# Choosing the proper turnout



## jtutwiler (May 29, 2008)

After having my Mogul for 3 months, I finally have the beginnings of my layout setup in my backyard. I was able to convince my wife that installing a layout wouldnt be the end of the world. Currently I have a single loop that I will now begin to expand from. The size of the loop is about 24 feet wide by 32 feet long with 10 foot radius curves. Can anyone tell me what is the proper turnout number for a 10 foot curve? I have looked around, but havent been able to figure it out. Thanks in advance for any advice.


----------



## leonpete (Jan 4, 2008)

jtutwiler. 
I think that the #6 switch [Aristocraft] is 20' diameter curve. If you meant 10' diameter, then Aristocraft X-Wide switch will work.


----------



## Paul Burch (Jan 2, 2008)

For the best operation I would go with the #6 turnouts if at all possible.
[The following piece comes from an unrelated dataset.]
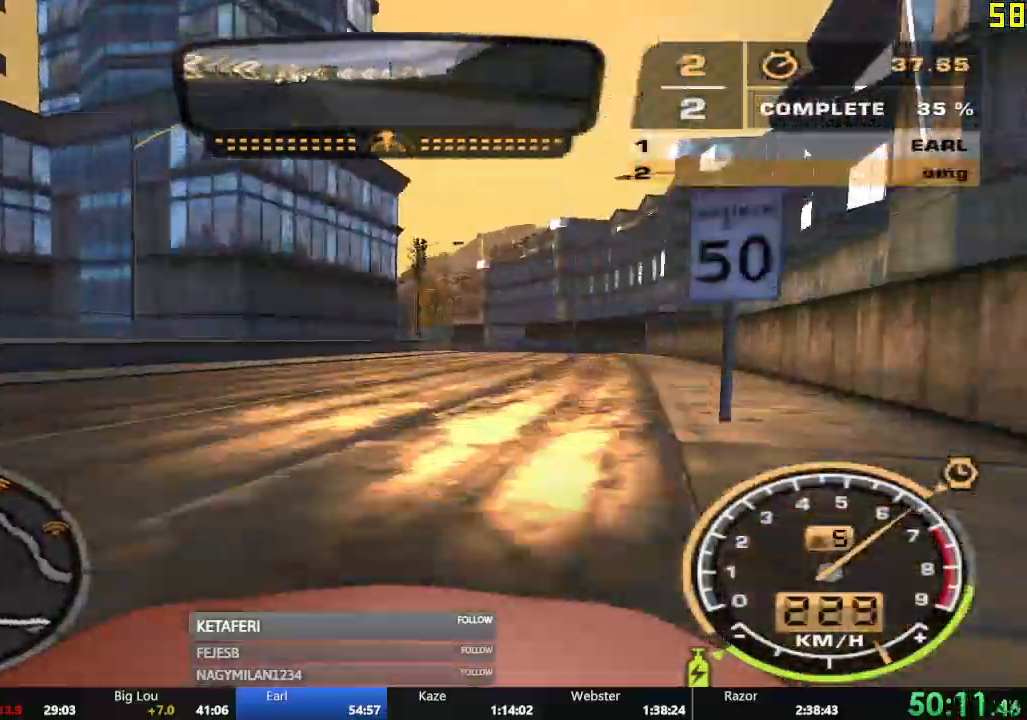
{"buttons": ["A", "R2"], "left_stick": "center", "events": [[217, "left_stick", "center"], [434, "A", "down"]]}
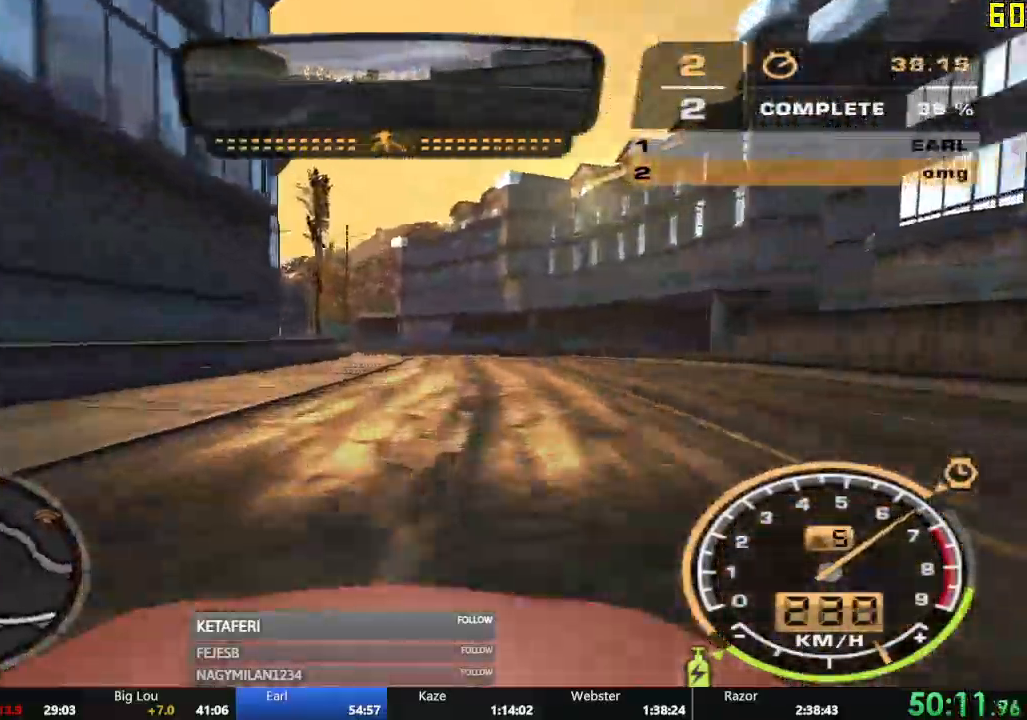
{"buttons": ["A", "R2"], "left_stick": "left", "events": [[33, "left_stick", "left"], [150, "left_stick", "center"], [250, "left_stick", "left"]]}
In the long run you will not regret it.


----------



## Pete Thornton (Jan 2, 2008)

The #6 works out at an effective radius of about 9.5 ft, so it is a good match to a 10' radius curve.


----------



## jtutwiler (May 29, 2008)

Thanks everybody. Looks like I need to get me some #6 switches.


----------



## Gary Armitstead (Jan 2, 2008)

In designing and building my 1/20.3 NG, elevated layout, I definitely took Paul's advice and I'm going with #6 turnouts. You won't regret it.


----------